GIVEN INFORMATION:
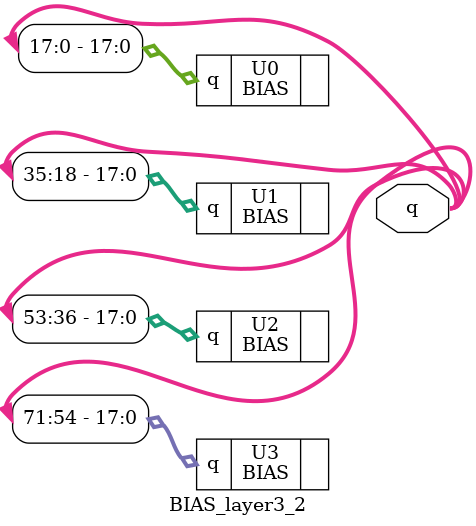
<source format=v>
module BIAS_layer3_2 #(parameter N_adder_tree=4)(q);
output wire [N_adder_tree*18-1:0] q;

BIAS #(.value(18'b000110111011100100)) U0 (.q(q[18*(0+1)-1:18*0])); 
BIAS #(.value(18'b111111111111011100)) U1 (.q(q[18*(1+1)-1:18*1])); 
BIAS #(.value(18'b001001110101010000)) U2 (.q(q[18*(2+1)-1:18*2])); 
BIAS #(.value(18'b111001100000111000)) U3 (.q(q[18*(3+1)-1:18*3])); 

 


endmodule
</source>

WHAT IS EXPECTED: Beginning with the line that contains "BIAS #(.value(18'b111001100000111000)) U3", restate word for word each line through the last one in the data, and write nothing more.

EXERCISE RESULT:
BIAS #(.value(18'b111001100000111000)) U3 (.q(q[18*(3+1)-1:18*3])); 

 


endmodule
</source>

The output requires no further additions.